> **MATERIAL SHOWN**:
- Opening Delimiter -

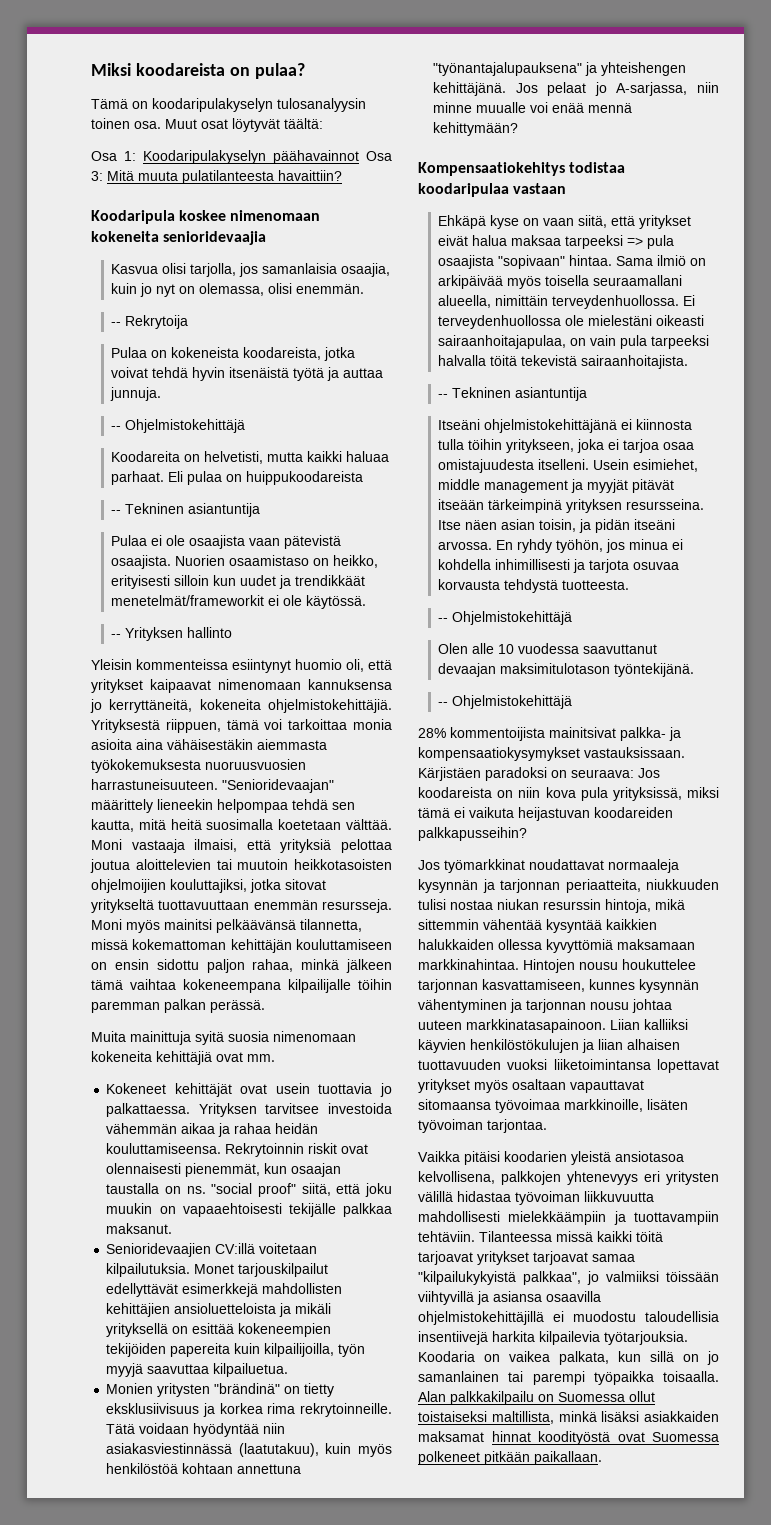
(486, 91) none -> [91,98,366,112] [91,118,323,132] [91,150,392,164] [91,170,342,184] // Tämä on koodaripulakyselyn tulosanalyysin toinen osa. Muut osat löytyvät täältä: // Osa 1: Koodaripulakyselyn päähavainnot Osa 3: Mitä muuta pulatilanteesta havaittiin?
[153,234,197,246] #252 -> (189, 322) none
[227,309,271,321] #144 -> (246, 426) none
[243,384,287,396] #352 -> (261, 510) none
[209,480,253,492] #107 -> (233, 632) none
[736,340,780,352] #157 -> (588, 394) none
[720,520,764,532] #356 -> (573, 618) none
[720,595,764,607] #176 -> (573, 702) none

- Closing Delimiter -

> **PROBLEM**: Output the data above in full. Skip every picture.

> **EXERCISE SOLUTION**:
(486, 91) none -> [91,98,366,112] [91,118,323,132] [91,150,392,164] [91,170,342,184] // Tämä on koodaripulakyselyn tulosanalyysin toinen osa. Muut osat löytyvät täältä: // Osa 1: Koodaripulakyselyn päähavainnot Osa 3: Mitä muuta pulatilanteesta havaittiin?
[153,234,197,246] #252 -> (189, 322) none
[227,309,271,321] #144 -> (246, 426) none
[243,384,287,396] #352 -> (261, 510) none
[209,480,253,492] #107 -> (233, 632) none
[736,340,780,352] #157 -> (588, 394) none
[720,520,764,532] #356 -> (573, 618) none
[720,595,764,607] #176 -> (573, 702) none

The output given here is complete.